Catch Pickerel on Spinnerbaits
Pickerel are typically caught in the fall, especially through the ice by using shiner baited tip-ups. However, during the warmer half of spring into early summer amazing catches are had. Aquatic vegetation is returning to full mass, but not yet so thick. Forage fish relate to the weeds, and pickerel and other gamefish feed on them with water temperature in the optimal range for activity and growth.
Unlike largemouth bass, which don’t spawn until water temperatures reach 62-66 degree afternoon temperatures, pickerel spawn rather shortly after ice-out, in 47-52 degree water temperatures. While bass are preparing for their procreative act in water reaching into the 60s, pickerel have long before transitioned and live to feed. With water temperatures in the 60s and low to middle 70s from May through June, the environment is optimal for pickerel. In July temperatures exceed optimal range; pickerel feed to fuel that high metabolic rate (cold blooded), but they typically feed aggressively early and late in the day. Excessively warm summer water makes pickerel and other gamefish move less during the day to conserve calories rather than burn them by activity.
In May and June fast action is frequent in direct sunlight with a breeze on the water. Rough water surface scatters light and sets a shallow, clear water environment in motion. A clear aquatic environment about ten feet deep or fewer simply absorbs direct light through a calm surface, and is not conducive to much action. So long as the water is at least fairly clear and choppy under a sunny sky, these toothy aggressors seem to have a very hard time distinguishing a silvery blade from a nutritious shiner.
The blade, or blades, of a spinnerbait have slightly more light reflecting action when the rays coming through the surface are scattered. These reflections are slightly variable, rather than the blade’s steadily reflecting a direct flow of light through a calm surface. With the environment itself in motion, baitfish move, and in scattered ways, as if slightly excited—pickerel are right behind them. Whatever subtleties exist otherwise under the surface, I don’t catch so many pickerel on spinnerbaits under a calm, directly lit water surface, and those I do catch don’t strike so dramatically.
It makes a difference which sort of blade you choose, and whether you use a standard skirt or remove it to put a grub or other plastic bait on the hook. Having favorites may hinder interesting experimentation, but it also makes the fishing experience comfortable, secure, familiar, and efficacious. However, the pulsing vibrations of a rubber skirt, the rapid turns of a twister tail grub, the shake of a plastic worm trailer and other combinations are all actions that work. Likewise, there are many different colors to choose among, sizes and styles of blades to choose, as well as head weights. The larger the blade and less the head weight, the shallower the spinnerbait will run. For some fishermen subtle experimentation is a sort of technical passion and many real, objective results may be gained on the basis of trial and error.

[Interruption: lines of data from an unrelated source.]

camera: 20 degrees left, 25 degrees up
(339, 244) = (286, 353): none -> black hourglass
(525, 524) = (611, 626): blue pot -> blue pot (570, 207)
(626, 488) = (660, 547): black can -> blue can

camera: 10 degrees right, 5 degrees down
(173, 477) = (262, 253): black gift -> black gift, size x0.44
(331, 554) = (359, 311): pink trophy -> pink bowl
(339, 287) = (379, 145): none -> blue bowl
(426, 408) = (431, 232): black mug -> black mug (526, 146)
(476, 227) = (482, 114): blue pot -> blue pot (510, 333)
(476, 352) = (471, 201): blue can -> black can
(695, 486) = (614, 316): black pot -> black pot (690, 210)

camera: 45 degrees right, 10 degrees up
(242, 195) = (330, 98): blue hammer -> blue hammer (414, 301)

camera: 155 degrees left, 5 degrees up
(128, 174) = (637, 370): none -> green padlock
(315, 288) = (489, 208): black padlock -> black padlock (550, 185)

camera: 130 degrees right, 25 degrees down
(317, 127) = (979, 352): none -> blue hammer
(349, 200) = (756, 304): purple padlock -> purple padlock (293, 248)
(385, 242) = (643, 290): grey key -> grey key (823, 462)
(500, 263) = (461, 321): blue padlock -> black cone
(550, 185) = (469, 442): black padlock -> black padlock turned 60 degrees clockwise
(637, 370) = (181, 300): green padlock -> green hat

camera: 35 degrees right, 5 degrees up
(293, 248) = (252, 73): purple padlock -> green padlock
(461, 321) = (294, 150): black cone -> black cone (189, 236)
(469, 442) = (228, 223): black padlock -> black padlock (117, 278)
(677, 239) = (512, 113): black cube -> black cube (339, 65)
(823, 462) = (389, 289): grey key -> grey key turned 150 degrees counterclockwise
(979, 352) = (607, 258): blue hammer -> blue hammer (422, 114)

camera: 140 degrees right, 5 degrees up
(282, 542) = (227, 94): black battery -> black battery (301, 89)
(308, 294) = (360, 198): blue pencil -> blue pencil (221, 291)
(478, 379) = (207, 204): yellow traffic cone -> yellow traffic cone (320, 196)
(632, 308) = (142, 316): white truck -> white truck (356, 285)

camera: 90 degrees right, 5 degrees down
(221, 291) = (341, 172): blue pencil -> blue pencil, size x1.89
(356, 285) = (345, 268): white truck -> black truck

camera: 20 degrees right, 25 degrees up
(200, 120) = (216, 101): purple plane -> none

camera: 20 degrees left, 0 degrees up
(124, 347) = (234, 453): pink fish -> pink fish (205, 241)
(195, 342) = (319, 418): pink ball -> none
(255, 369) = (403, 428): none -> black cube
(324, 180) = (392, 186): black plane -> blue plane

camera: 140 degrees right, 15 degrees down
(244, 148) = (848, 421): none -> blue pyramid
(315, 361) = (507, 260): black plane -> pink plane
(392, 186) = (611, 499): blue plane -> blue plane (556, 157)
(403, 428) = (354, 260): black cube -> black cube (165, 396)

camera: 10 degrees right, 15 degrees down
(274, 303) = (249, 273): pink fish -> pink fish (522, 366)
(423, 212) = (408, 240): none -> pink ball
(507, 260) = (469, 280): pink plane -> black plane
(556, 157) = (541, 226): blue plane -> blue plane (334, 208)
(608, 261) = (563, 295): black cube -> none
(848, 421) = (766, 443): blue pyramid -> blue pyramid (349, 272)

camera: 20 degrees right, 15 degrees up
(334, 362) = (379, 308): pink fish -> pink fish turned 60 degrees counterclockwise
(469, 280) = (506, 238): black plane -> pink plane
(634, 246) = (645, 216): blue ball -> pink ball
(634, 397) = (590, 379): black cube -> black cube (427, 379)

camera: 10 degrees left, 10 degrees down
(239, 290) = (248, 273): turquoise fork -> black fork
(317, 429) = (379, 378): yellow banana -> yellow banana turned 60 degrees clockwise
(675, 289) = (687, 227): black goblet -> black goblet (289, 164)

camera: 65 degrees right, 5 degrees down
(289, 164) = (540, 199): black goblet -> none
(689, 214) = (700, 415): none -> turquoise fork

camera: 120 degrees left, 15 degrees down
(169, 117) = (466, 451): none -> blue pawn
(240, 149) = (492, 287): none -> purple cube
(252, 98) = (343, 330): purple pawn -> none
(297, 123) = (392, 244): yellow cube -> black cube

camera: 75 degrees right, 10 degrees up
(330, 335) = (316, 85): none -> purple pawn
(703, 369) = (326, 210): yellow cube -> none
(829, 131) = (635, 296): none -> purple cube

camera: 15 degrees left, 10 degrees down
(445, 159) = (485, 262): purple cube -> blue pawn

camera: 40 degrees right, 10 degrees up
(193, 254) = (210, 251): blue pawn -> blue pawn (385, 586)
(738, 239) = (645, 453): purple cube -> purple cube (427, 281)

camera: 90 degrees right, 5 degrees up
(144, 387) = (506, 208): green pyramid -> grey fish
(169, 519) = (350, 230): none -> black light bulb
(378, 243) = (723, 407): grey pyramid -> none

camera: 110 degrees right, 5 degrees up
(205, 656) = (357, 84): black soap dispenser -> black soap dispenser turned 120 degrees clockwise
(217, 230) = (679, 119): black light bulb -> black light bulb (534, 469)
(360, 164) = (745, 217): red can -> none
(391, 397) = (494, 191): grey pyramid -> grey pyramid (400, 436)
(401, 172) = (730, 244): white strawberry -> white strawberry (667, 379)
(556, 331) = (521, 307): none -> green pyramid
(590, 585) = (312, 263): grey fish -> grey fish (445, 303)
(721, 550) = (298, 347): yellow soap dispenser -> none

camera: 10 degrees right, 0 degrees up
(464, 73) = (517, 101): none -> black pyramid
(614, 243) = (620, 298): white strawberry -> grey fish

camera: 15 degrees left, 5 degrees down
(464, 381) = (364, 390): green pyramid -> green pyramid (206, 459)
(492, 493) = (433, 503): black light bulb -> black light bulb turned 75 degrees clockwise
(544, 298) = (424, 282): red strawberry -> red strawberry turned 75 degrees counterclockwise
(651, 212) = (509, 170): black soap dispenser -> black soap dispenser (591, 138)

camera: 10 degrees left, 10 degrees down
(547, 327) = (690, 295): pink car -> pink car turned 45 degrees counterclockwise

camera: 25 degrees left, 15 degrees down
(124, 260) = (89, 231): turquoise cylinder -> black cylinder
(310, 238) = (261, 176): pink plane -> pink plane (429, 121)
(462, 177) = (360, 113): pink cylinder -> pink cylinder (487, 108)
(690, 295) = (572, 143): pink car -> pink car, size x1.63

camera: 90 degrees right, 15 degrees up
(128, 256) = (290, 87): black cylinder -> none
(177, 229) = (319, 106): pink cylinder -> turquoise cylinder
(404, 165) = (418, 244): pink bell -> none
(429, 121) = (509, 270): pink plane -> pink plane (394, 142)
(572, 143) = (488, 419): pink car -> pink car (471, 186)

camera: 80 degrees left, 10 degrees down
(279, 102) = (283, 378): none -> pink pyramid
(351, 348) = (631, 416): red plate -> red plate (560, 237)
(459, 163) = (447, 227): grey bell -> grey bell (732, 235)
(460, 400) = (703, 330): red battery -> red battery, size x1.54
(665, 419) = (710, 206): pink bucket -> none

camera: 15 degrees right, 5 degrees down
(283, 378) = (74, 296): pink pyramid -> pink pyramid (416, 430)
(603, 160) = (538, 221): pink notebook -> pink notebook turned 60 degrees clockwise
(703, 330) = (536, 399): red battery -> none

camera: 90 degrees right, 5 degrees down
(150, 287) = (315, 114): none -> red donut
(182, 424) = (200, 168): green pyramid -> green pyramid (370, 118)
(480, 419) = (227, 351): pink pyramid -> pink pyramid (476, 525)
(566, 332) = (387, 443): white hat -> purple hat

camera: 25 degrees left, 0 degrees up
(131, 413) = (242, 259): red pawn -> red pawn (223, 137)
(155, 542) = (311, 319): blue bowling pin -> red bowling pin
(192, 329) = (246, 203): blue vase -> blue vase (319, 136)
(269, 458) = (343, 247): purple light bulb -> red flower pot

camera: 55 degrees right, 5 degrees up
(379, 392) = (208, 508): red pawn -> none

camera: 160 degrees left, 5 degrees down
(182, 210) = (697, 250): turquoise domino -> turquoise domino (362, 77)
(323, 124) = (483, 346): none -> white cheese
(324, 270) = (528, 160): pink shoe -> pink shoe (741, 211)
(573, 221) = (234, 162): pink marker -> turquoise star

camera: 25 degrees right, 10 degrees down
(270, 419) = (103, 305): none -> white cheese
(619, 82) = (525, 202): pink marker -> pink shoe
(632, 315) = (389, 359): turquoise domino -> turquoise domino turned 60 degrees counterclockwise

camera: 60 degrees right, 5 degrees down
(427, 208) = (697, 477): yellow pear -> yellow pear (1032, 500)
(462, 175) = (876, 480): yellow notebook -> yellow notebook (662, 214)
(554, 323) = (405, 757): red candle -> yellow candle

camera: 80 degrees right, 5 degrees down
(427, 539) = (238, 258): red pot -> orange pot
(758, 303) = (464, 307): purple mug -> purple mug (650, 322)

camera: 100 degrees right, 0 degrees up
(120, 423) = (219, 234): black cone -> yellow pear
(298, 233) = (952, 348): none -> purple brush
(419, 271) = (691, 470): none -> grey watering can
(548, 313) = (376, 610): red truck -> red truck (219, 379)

Close to the surface more blade action is appropriate. But don’t use double or triple blades, which actually tend to cancel each other out. This explains why you don’t find double Colorado blades of the same size and shape on a spinnerbait. A single, large, silvery Colorado blade is effective closer to the surface. Fishing it three feet down is fine, whether among the tops of growing weeds over a flat or right next to a weedline.
In deeper shallows of six to ten feet, a willow leaf blade, or a tandem Colorado and willow, may be more effective since this imitates the quieter action of the environment at that level beneath surface chop. Willow leaf blades produce quieter vibrations than do Colorado blades. What a pickerel will hear, and pick up by its sensory lateral line, is different according to what blade, or blades, are chosen. Sometimes the largest pickerel are in the deepest weeds and have a subtler feeding response, a seasoned response.
Always look for pickerel associated with aquatic vegetation—lily pads combined with milfoil are especially good, and if fallen timber or brush is available with weeds, perhaps even better.
Pickerel are fierce, native gamefish in New Jersey and other states where largemouth and smallmouth bass are not native. I might argue that bass migrated conveniently and that the distinction between native and wild re-established is more historical than truly ecological. Nevertheless, places exist where pickerel thrive and have so for thousands of years with no bass present even today. In New Jersey anglers speak of Pine Barrens tannic acid levels making bass survival impossible. But I caught a bass last summer in Mirror Lake, Brown’s Mills, New Jersey deep in the pines with water so tannic visibility was about six inches or fewer. So I can only suppose PH in tannic waters does not correlate directly with how stained the water is.